3.19. Madrugada nerviosa

  • José Carlos Mariátegui

 

         1Pasan cosas tremendas.
         Ya no somos los únicos que nos reímos del señor Pardo. Es también ese caudillo sustancioso y ponderado. Es también este senador sabio y locuaz. Es también aquel diputado diplomático y grave. Hasta los corifantes del señor Pardo se asocian clandestinamente a nuestras risas y a nuestras ironías.
         Solo nosotros cargábamos la fama de malévolos, de suspicaces, de acérrimos, de murmuradores y de rebeldes. No se quería entender que nosotros no éramos sino unos intérpretes de las malignidades, de las travesuras y de las malicias nacionales. No se quería sentir que nosotros no éramos sino los glosadores del acervo humorismo público. No se quería creer que nosotros no éramos sino la válvula de todas las carcajadas de la política doméstica.

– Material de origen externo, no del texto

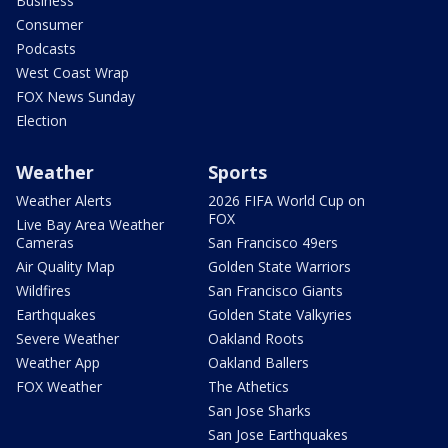
Business
Consumer
Podcasts
West Coast Wrap
FOX News Sunday
Election
Weather
Sports
Weather Alerts
2026 FIFA World Cup on
FOX
Live Bay Area Weather
Cameras
San Francisco 49ers
Air Quality Map
Golden State Warriors
Wildfires
San Francisco Giants
Earthquakes
Golden State Valkyries
Severe Weather
Oakland Roots
Weather App
Oakland Ballers
FOX Weather
The Athetics
San Jose Sharks
San Jose Earthquakes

         Nosotros nos hemos reído y nos seguiremos riendo por nuestra cuenta y por la de los demás.
         Tal vez este gabinete exangüe y cansino del señor Riva Agüero se lleva al exilio algún resentimiento y algún enojo muy hondo contra nosotros. Piensa acaso que hemos sido los únicos que le hemos malquerido. Y nos guarda un rencor muy grande.

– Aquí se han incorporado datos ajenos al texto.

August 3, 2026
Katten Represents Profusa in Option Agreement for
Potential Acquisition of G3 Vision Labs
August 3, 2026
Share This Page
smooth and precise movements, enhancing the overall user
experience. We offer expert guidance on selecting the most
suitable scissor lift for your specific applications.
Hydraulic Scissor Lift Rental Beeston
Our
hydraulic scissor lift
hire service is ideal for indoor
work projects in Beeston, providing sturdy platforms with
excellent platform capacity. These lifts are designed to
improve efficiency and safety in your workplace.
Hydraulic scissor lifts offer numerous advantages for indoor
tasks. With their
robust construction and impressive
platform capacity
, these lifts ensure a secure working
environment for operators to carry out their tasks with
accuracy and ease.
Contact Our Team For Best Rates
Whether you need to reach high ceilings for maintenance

         Y, si es así, hay en el resentimiento, en el enojo y en el rencor del señor Riva Agüero una injusticia muy grande.
         Podemos decir que no ha existido en nosotros mala voluntad original para su gobierno. Su gobierno nos ha parecido tan solo un gobierno anodino, vulgar y friolento. No hemos perdido nuestro tiempo en analizarlo. Y no lo hemos tomado en serio. Tampoco nos ha inquietado mayormente que se quedase o que se fuese.
         Pero eran los hombres palatinos los que nos decían siempre:
         —¡Este gabinete está perdido!
         Nosotros nos sentíamos sugestionados y repetíamos:
         —¡Este gabinete está perdido!
         Y los hombres palatinos, buenos amigos nuestros, nos aseveraban:
         —¡Este gabinete es muy malo!
         Nosotros teníamos que pensar que evidentemente el gabinete del señor Riva Agüero era sin duda muy malo cuando sus mismos parciales y paladines eran quienes nos lo decían.
         Es por eso que el proceso de la crisis ministerial no avienta ninguna culpa ni suscita ningún remordimiento para nosotros.
         Somos inocentes.
         Ahora se desentraña espontáneamente la realidad del momento histórico. Empieza a hacerse ostensible que todas las gentes piensan mal del señor Pardo. Se ve nítidamente que en torno del señor Pardo solo se van quedando los consanguíneos, los afines, los liberales y los favoritos perennes del Estado.
         Todavía no ha llegado el señor Pardo a su segundo mensaje y ya se están acabando los pardistas.
         Mas el señor Pardo no lo siente.
         Sus turibularios, sus cortesanos y sus pecheros lo aclaman y el señor Pardo piensa probablemente que todos son pardistas y que sus adversarios son unos cuantos réprobos, unos cuantos infieles, unos cuantos taimados y unos cuantos fementidos.
         Y, sin embargo, el país ve que la elección de la mesa del Senado no sale del Palacio de Gobierno sino de la casona solariega del señor Prado y Ugarteche, que el partido constitucional y el partido civil están al partir de un confite muy lejos del señor Pardo, que en la sombra se mueven oposiciones hoscas e inquietantes y que el señor Pardo se está quedando solo con su capciosa y risueña alcancía del superávit que para él es a la par madrina y celestina.
         Amanece así el veintisiete de julio.
         En la atmósfera se siente enrarecimientos, zozobras, alarmas y estupores. Se escapan del Palacio de Gobierno cabos sueltos de un mensaje anónimo y especioso. Pasan automóviles y victorias que prenden suspicacias y recelos en los espíritus. Se mira extenuados y amortecidos los alardes del pardismo.
         Y se piensa tanto en que en la intimidad del momento histórico se maduran acontecimientos muy grandes hasta que el acontecimiento de la crisis se apaga y se difuma en esta hora de una madrugada nerviosa y de un día de promisión.